⟨
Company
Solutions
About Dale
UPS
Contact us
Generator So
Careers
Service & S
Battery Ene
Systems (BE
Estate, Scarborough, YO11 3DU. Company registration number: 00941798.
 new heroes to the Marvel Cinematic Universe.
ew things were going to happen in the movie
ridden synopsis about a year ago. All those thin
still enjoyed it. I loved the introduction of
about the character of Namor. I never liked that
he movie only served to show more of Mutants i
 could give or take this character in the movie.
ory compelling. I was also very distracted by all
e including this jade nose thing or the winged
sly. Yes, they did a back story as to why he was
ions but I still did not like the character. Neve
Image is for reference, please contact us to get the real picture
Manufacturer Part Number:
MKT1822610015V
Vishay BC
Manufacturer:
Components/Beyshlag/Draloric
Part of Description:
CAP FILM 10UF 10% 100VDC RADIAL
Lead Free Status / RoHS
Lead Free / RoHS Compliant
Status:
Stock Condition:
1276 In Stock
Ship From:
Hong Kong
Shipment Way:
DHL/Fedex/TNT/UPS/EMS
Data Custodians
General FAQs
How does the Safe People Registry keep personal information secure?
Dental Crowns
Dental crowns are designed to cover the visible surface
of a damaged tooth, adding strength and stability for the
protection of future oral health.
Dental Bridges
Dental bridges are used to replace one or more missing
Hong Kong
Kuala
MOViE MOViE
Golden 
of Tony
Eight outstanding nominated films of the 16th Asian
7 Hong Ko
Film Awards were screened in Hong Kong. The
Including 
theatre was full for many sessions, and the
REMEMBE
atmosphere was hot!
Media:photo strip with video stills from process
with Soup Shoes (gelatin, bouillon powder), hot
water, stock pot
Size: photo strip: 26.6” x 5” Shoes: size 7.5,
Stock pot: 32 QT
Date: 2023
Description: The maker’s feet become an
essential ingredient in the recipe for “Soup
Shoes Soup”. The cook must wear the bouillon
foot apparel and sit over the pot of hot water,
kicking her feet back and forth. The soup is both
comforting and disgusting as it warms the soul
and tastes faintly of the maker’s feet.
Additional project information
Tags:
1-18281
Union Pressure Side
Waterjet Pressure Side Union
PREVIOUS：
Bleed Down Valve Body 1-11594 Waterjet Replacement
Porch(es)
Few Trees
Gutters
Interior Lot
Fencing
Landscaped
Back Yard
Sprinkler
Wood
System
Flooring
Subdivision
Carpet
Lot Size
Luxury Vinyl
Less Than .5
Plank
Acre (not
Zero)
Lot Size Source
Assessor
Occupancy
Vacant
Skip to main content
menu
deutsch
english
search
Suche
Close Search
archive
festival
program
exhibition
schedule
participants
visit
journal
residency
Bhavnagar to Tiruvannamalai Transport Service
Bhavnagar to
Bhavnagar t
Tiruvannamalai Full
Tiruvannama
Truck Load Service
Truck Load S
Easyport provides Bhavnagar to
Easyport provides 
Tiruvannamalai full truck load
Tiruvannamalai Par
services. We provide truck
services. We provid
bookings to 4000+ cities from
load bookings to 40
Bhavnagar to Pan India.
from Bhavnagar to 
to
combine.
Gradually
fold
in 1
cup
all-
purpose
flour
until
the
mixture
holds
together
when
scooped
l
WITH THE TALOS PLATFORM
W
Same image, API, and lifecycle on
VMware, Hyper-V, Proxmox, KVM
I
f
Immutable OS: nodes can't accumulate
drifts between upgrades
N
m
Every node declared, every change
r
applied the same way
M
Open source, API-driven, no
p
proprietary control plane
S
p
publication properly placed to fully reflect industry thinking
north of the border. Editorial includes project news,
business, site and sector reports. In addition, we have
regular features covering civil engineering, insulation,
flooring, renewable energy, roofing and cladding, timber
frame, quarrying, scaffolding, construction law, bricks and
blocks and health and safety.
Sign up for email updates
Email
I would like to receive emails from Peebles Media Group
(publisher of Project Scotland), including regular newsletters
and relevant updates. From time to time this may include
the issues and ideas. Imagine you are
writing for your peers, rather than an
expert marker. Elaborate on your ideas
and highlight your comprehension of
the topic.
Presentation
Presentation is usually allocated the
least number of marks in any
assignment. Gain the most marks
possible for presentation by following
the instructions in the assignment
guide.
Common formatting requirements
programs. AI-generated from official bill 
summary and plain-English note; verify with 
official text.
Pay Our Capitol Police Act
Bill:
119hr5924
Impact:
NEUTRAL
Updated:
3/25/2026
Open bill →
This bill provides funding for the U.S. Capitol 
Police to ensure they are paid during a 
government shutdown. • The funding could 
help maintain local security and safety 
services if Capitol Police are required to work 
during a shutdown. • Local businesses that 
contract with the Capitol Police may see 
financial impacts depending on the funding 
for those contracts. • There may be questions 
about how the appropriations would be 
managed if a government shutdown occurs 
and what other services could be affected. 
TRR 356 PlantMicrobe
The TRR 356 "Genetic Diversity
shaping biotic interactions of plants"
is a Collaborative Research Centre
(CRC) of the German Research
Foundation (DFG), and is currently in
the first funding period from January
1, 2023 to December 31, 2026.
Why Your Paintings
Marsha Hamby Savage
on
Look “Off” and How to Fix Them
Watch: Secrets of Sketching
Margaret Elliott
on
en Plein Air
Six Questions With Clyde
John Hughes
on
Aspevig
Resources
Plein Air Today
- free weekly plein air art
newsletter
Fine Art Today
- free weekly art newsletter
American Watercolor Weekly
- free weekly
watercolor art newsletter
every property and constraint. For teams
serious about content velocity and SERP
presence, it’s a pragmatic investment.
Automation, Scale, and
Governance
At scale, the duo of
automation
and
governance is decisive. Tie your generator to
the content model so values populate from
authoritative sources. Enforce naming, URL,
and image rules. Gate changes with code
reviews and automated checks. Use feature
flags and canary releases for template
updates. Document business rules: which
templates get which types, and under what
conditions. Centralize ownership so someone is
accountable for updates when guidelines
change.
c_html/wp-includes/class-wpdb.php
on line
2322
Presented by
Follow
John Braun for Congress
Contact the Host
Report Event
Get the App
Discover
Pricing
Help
⟩
→ **Task directions**
Provide every line from the material that contains the word "safety".

→ **Written solution**
blocks and health and safety.
help maintain local security and safety 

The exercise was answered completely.